▸ EXERCISES:
[a] Copy out the part of the Tony Cliff biography from "He attended school" up to and including "in three languages.".
[b] In the Tony Cliff biography, condense the paragraph beginning "He attended school in Jerusalem" into a bulleted list that keeps its main facts.

▸ EXCERPT:
---

Tony Cliff (born Yigael Glückstein, ; 20 May 1917 – 9 April 2000) was a Trotskyist activist. Born to a Jewish family in Palestine, he moved to Britain in 1947 and by the end of the 1950s had assumed the pen name of Tony Cliff. A founding member of the Socialist Review Group, which became the International Socialists and then the Socialist Workers Party, in 1977 Cliff was effectively the leader of all three.

Biography

Tony Cliff was born Yigael Glückstein in Zikhron Ya'akov in the Ottoman Empire's Mutasarrifate of Jerusalem (in what is now Israel), in 1917, the same year Britain seized control of the territory from the Ottoman Empire during World War I. He was one of four children born to Akiva and Esther Glückstein, Jewish immigrants from Poland, who had come to Palestine as part of the Second Aliyah. His father was an engineer and contractor. He had two brothers and a sister; his brother Chaim later became a notable journalist, theatre critic, and translator. Through his sister Alexandra, he was the uncle of Israeli graphic designer David Tartakover. Cliff grew up in British-ruled Mandatory Palestine; notable Zionist and future Israeli Prime Minister Moshe Sharett was a family friend and frequent visitor to his family home. He had two prominent uncles: the noted doctor Hillel Yaffe and agronomist and Zionist activist . His piano teacher was a sister of Chaim Weizmann, the first President of Israel, and his father's business partner was one of Weizmann's brothers.

He attended school in Jerusalem, then studied at the Technion in Haifa, before dropping out and studying economics at the Hebrew University of Jerusalem. In his youth, he came to identify with Communism, though he never joined the Communist Party of Palestine, as he had not met any of its members before becoming a socialist activist. However, he did join the socialist-Zionist youth movement Hashomer Hatzair, and soon became not only a Trotskyist in 1933, but also a confirmed opponent of Zionism. Along with other Hashomer Hatzair members, he joined the illegal Palestine Revolutionary Communist League, necessitating the use of several pseudonyms in three languages.

---

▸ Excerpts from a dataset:
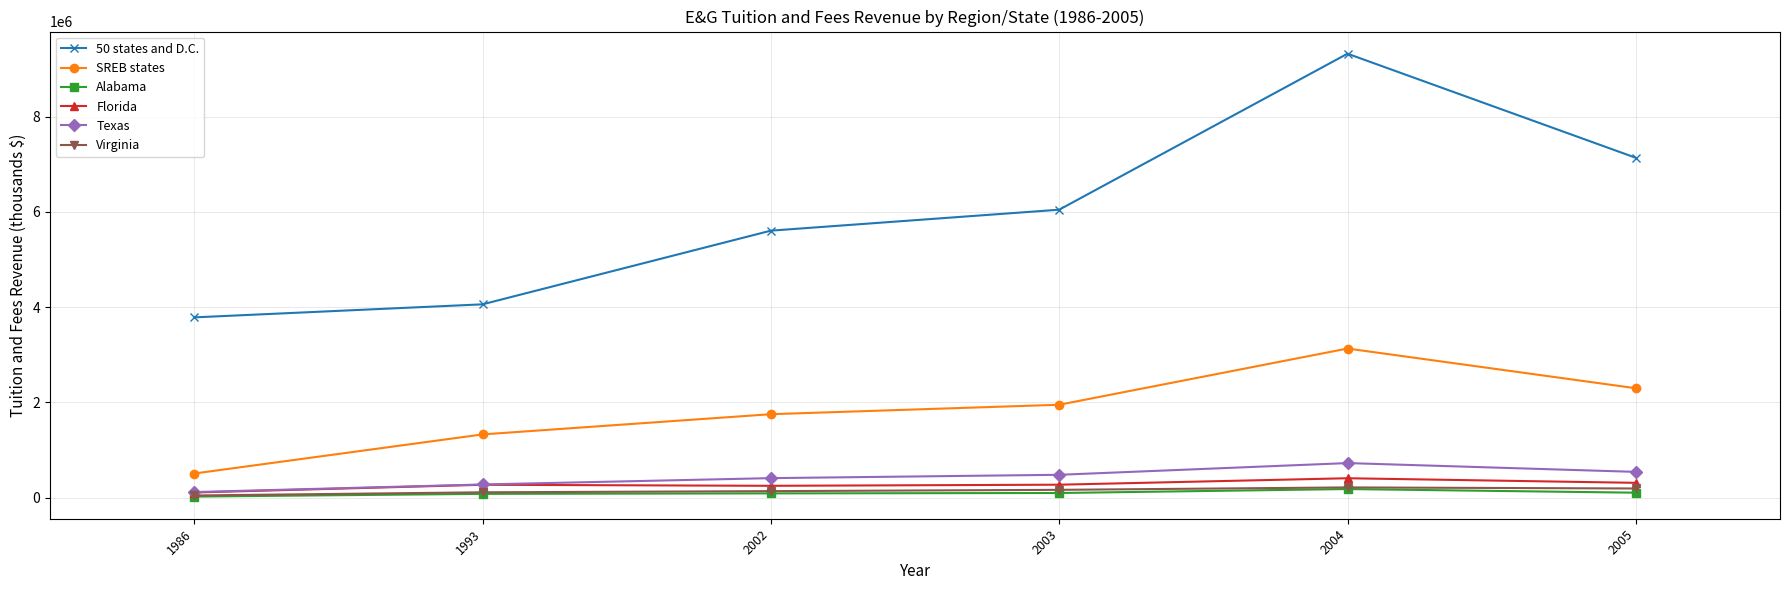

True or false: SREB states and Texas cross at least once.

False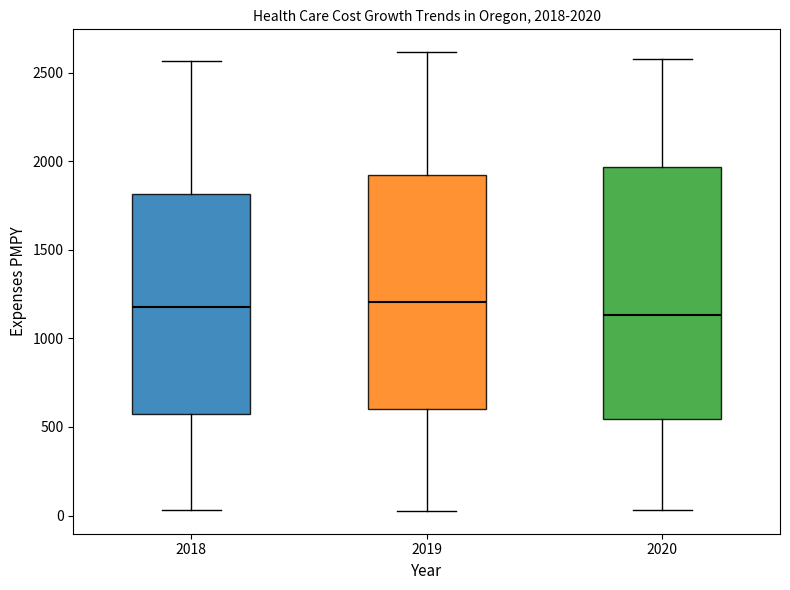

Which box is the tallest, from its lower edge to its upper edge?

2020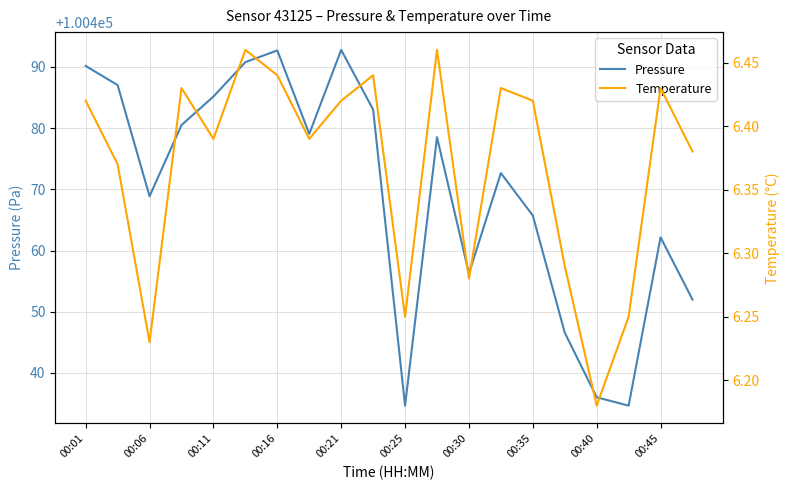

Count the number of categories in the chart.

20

---

▸ TASK ANSWERS:
[a]
He attended school in Jerusalem, then studied at the Technion in Haifa, before dropping out and studying economics at the Hebrew University of Jerusalem. In his youth, he came to identify with Communism, though he never joined the Communist Party of Palestine, as he had not met any of its members before becoming a socialist activist. However, he did join the socialist-Zionist youth movement Hashomer Hatzair, and soon became not only a Trotskyist in 1933, but also a confirmed opponent of Zionism. Along with other Hashomer Hatzair members, he joined the illegal Palestine Revolutionary Communist League, necessitating the use of several pseudonyms in three languages.

[b]
- Went to school in Jerusalem, then studied at the Technion in Haifa before dropping out.
- Studied economics at the Hebrew University of Jerusalem.
- Identified with Communism in his youth but never joined the Communist Party of Palestine, having met none of its members before becoming a socialist activist.
- Joined the socialist-Zionist youth movement Hashomer Hatzair.
- Became a Trotskyist in 1933 and a confirmed opponent of Zionism.
- Joined the illegal Palestine Revolutionary Communist League with other Hashomer Hatzair members, which required him to use several pseudonyms in three languages.